When the driver swerved off the road to avoid a police checkpoint, he managed to escape and the suspect, identified only as Tim K., ran into an industrial area in the town of Wendlingen with police in pursuit.

There he entered an auto dealership, shooting and killing a salesman and a customer, and then went back outside, prosecutors said.

“In front of the auto dealership the young man then opened fire toward the many police vehicles,” prosecutors said. “A gunbattle ensued between the 17-year-old and the many police involved in the pursuit of him. According to our current information, the 17-year-old then shot himself.”

Two police officers suffered serious but not life-threatening injuries.

Police said the suspect was a German teen who graduated last year from the school of about 1,000 students.

No motive has been identified. The victims were primarily female. Of the students killed, eight were girls and one was a boy. All three teachers were women. The victims at the auto dealership were men, as was the passer-by who was shot near the school.

In their hunt for the gunman, police searched his parents’ home in a nearby town. The suspect’s father, who is a member of a local gun club, had 16 firearms, one of which was missing, police said.

Police identified the weapon used in the attack as a high-caliber pistol.

The death toll was close to that of Germany’s worst school shooting.

In the 2002, 19-year-old Robert Steinhaeuser shot and killed 12 teachers, a secretary, two students and a police officer before turning his gun on himself in the Gutenberg high school in Erfurt, in eastern Germany.
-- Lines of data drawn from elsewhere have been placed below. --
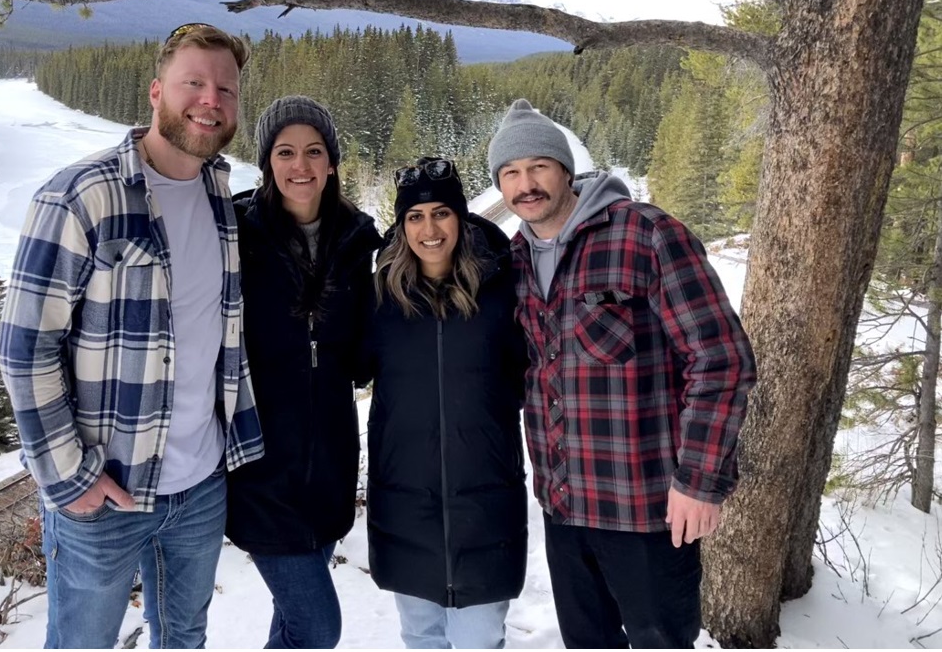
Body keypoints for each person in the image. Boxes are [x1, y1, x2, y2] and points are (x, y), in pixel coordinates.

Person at [0, 22, 264, 650]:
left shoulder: (218, 191)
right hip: (107, 490)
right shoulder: (79, 196)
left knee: (184, 637)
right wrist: (70, 477)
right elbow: (24, 349)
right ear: (155, 91)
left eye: (226, 89)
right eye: (193, 83)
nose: (211, 100)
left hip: (200, 487)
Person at [487, 98, 757, 649]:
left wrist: (700, 482)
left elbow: (720, 358)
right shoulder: (513, 261)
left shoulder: (645, 234)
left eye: (538, 166)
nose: (526, 184)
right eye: (510, 173)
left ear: (566, 170)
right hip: (564, 508)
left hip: (647, 509)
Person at [225, 95, 382, 648]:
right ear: (267, 162)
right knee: (317, 627)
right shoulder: (237, 236)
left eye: (314, 151)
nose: (301, 165)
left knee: (292, 622)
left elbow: (360, 359)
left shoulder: (356, 241)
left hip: (330, 469)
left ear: (332, 162)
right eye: (285, 152)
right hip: (261, 473)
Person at [365, 156, 529, 650]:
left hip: (485, 504)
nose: (429, 229)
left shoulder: (502, 290)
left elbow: (531, 375)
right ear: (401, 227)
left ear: (461, 217)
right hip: (405, 504)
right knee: (421, 638)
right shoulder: (379, 300)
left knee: (479, 640)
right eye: (415, 216)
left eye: (441, 213)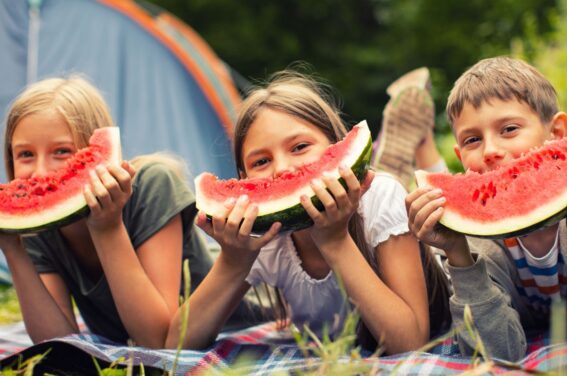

Steinhaeuser, who had been expelled for forging a doctor’s note, was a gun club member licensed to own weapons. The attack led Germany to raise the age for owning recreational firearms from 18 to 21.

German Chancellor Angel Merkel called the shooting “a horrific crime.”

“It is hard to put into words what happened today, but our sadness and sympathy goes out to the victims’ families,” Merkel said at a news conference.

The European Parliament, meeting in Strasbourg, France, stood in silence for a minute, to honor the victims.

“It is our task as responsible politicians in the European Union and, indeed, all the member states to do our utmost that such deeds can be prevented,” said EU assembly president Hans-Gert Pottering, a German.